PCI Data (Payment Card Information), credit card numbers, CVV codes, bank account numbers, and payment records subject to PCI-DSS. Even a partial card number in a document is a detection event.
Source code and intellectual property, proprietary code, internal documentation, and business strategy documents. Samsung's ChatGPT incident involved source code, not regulated data, but the business impact was the same.
Credentials and secrets, API keys, passwords, tokens, and authentication strings. Developers frequently paste these into AI coding assistants for help debugging. Dopamine DLP catches them before they reach the model.
What Dopamine DLP Does When It Finds Something
You configure the response. The options are:
Block, The upload or paste is stopped before it reaches the AI tool. The employee sees a notification explaining why.
Warn, The employee is alerted that the content may contain sensitive data, but the action is not blocked. Useful for lower-sensitivity categories where awareness is sufficient.
Log and alert, The action completes, but it's logged and your security team is notified. Useful for establishing a baseline before moving to active blocking.
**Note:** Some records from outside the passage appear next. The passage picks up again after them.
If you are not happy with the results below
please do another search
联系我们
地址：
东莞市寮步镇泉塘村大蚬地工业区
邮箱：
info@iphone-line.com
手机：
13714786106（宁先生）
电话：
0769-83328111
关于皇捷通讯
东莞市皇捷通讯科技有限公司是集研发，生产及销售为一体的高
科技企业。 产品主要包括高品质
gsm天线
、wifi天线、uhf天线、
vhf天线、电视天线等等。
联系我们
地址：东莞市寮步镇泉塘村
Most organizations start with logging and alerting to understand their exposure, then graduate to blocking for the highest-risk categories.
Setting It Up
Deploying Dopamine DLP on your existing dope.security fleet takes under 10 minutes via Jamf or Intune. For new deployments, the full stack, SWG plus Dopamine DLP, can be live across your entire device fleet the same day.
The default policy set covers ChatGPT, Claude (web and desktop), Gemini, and a growing library of other AI tools including Perplexity, DeepSeek, Copilot, and Grok. You can add custom applications or modify detection rules without a professional services engagement.